Here, \(a, b,\) and \(c\) are constants. This form is useful for identifying the y-intercept (\b{c}\b) and for some algebraic manipulations.
To convert from vertex form to standard form, you expand and simplify the equation.
Using part (b)'s example, with \(a = -1, h = 4, k = 3 \):
Vertex form: \( y = -1(x - 4)^2 + 3 \)
First, expand \( (x - 4)^2 \rightarrow x^2 - 8x + 16 \).
Then, the equation becomes: \( y = -1(x^2 - 8x + 16) + 3 \).
Distribute the -1: \( y = -x^2 + 8x - 16 + 3 \).
Combine like terms to get: \( y = -x^2 + 8x - 13 \).
Now, you have the standard form: \( y = -x^2 + 8x - 13 \).

Graphing quadratic functions helps visualize their properties, like the vertex, axis of symmetry, and direction of opening.

• Vertex: In the vertex form, \((h, k)\) is the vertex of the parabola.
• Axis of Symmetry: It is the vertical line that passes through the vertex, given by \( x = h \).
• Direction: If \( a > 0 \), the parabola opens upwards. If \( a < 0 \), it opens downwards.

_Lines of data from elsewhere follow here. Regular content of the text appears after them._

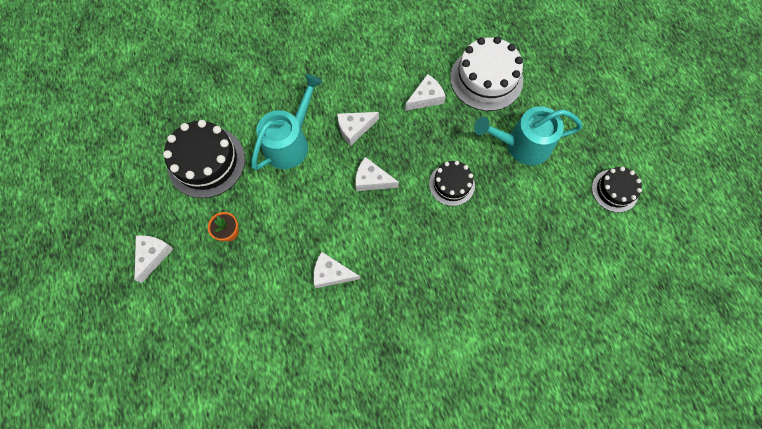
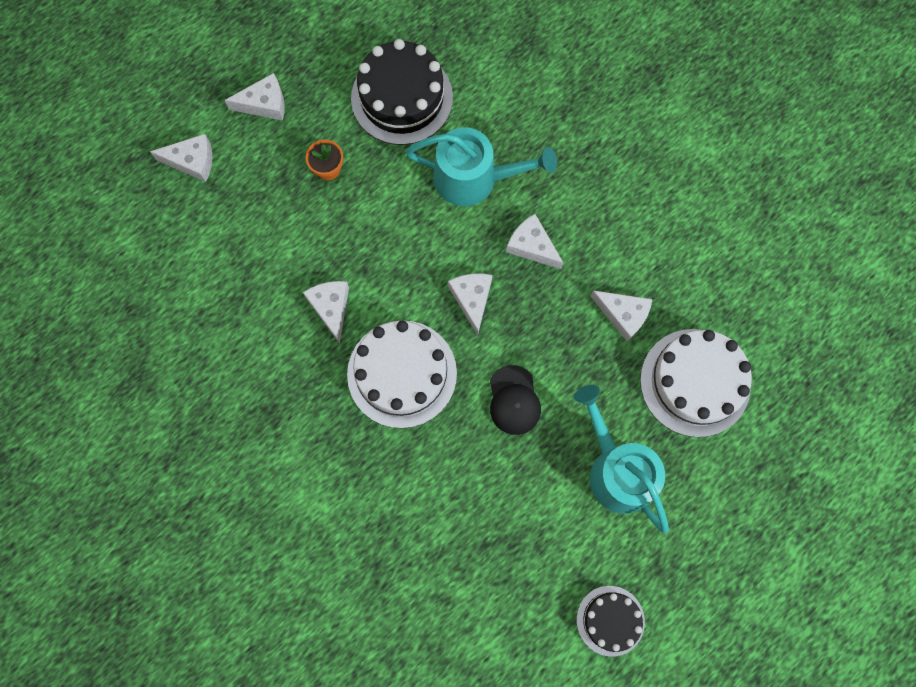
camera: 65 degrees right, 5 degrees up
(166, 327) = (192, 161): none -> white cheese
(401, 246) = (402, 374): none -> white cake
(452, 184) = (514, 400): black cake -> black cap

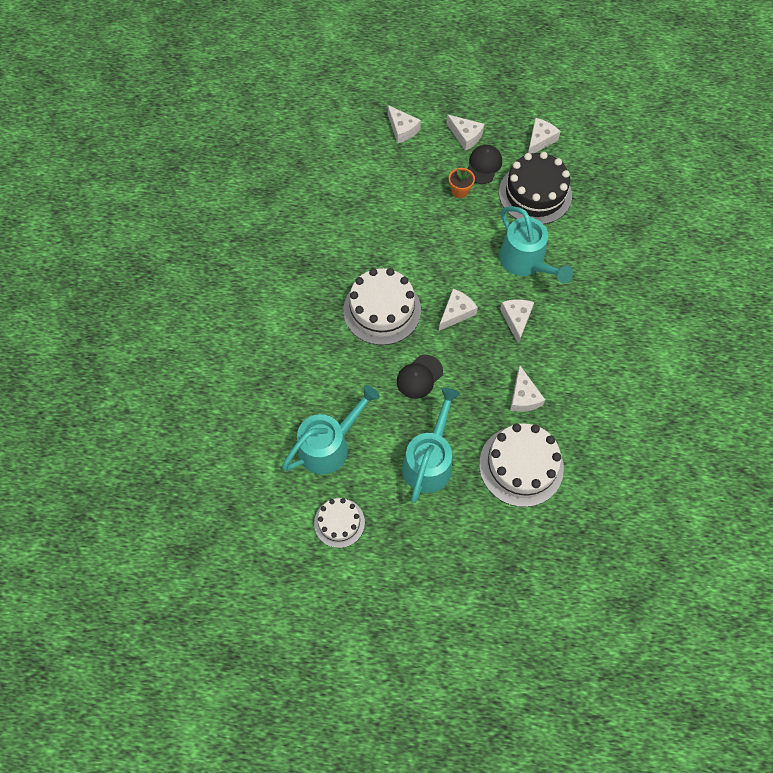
camera: 50 degrees right, 10 degrees down
(319, 118) = (483, 165): none -> black cap
(331, 308) = (386, 249): white cheese -> white cheese (540, 140)
(515, 561) = (329, 445): none -> turquoise watering can
(610, 620) = (339, 522): black cake -> white cake

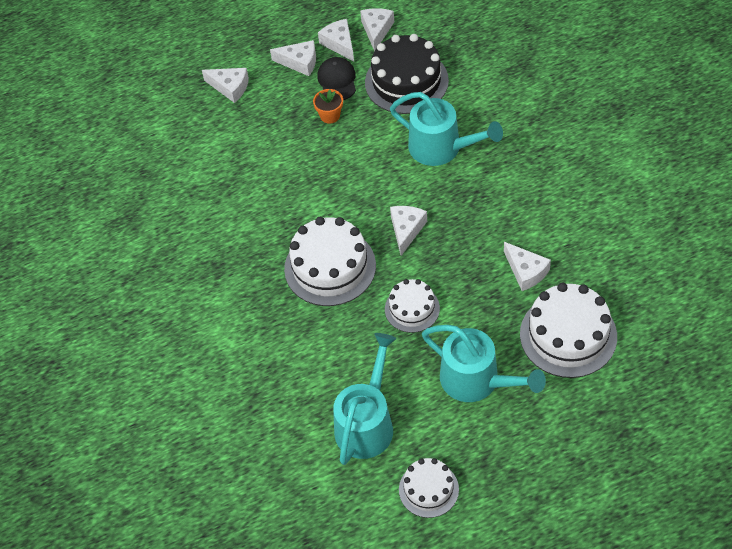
camera: 25 degrees left, 10 degrees down
(419, 377) = (412, 309): black cap -> white cake
(429, 461) = (477, 381): turquoise watering can -> turquoise watering can turned 135 degrees clockwise
(516, 319) = (469, 205): white cheese -> white cheese (339, 44)

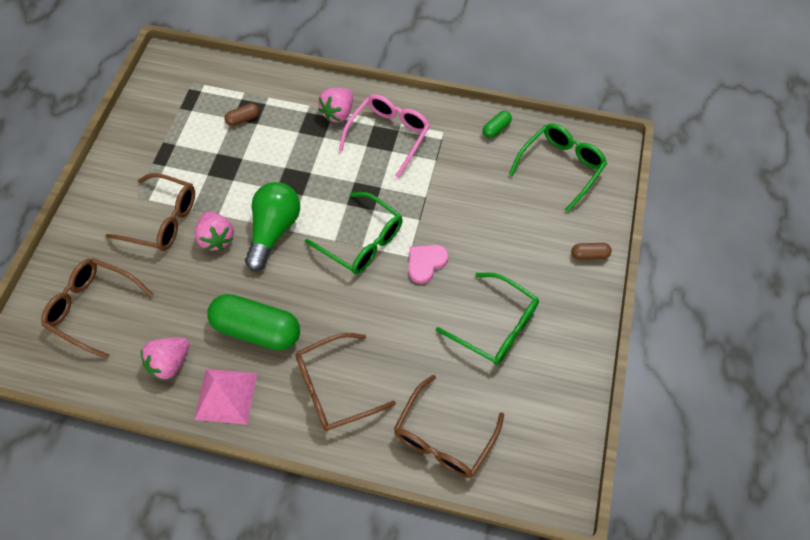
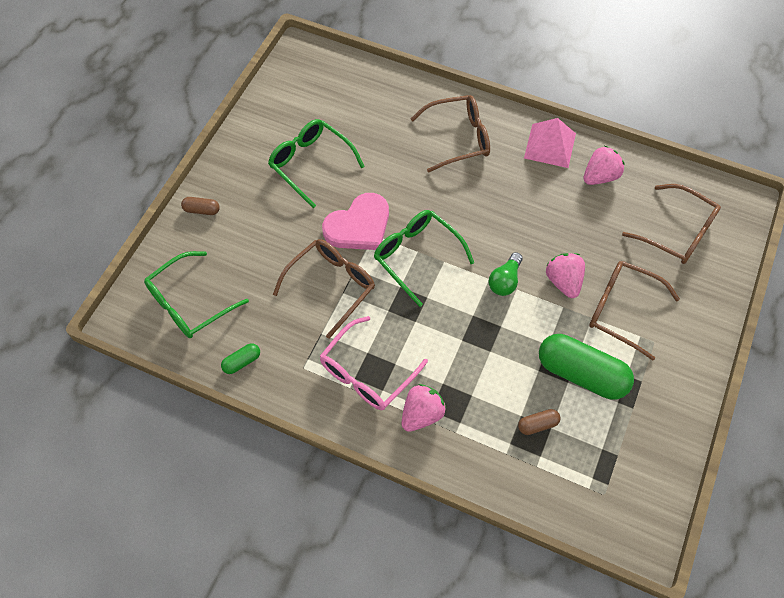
camera: 170 degrees left, 0 degrees up
(257, 329) = (523, 191): green capsule -> green capsule (581, 373)
(274, 230) = (505, 281): green light bulb -> green light bulb, size x0.59
(426, 263) = (359, 226): pink heart -> pink heart, size x1.61
(443, 437) = (377, 94): brown glasses -> brown glasses (331, 286)

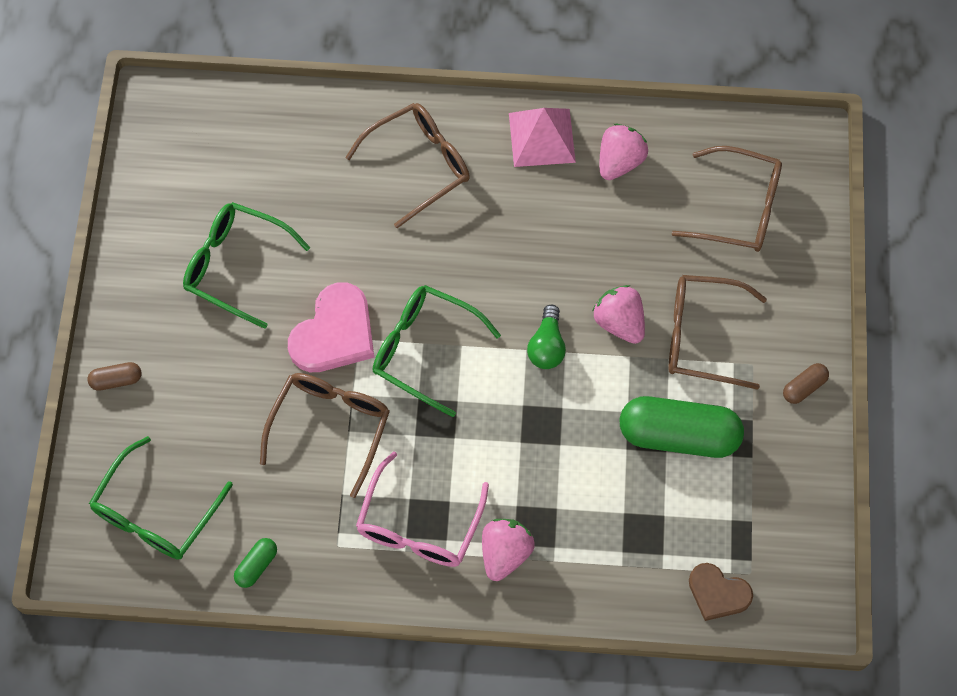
camera: 20 degrees left, 5 degrees up
(537, 425) = (647, 517): brown capsule -> brown capsule (804, 387)
(573, 500) = (718, 593): none -> brown heart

For instance, part (c) with \( a = -2, h = -3, k = 1 \):
The equation in vertex form is: \( y = -2(x + 3)^2 + 1 \).
It converts to standard form as: \( y = -2x^2 - 12x - 17 \).
On the graph:
- The vertex is at \(( -3, 1 )\).
- It opens downwards because \( a = -2\) is negative.
- The axis of symmetry is \( x = -3 \).
These aspects help in correctly drawing the graph. Utilizing technology and graphing programs can further verify accuracy.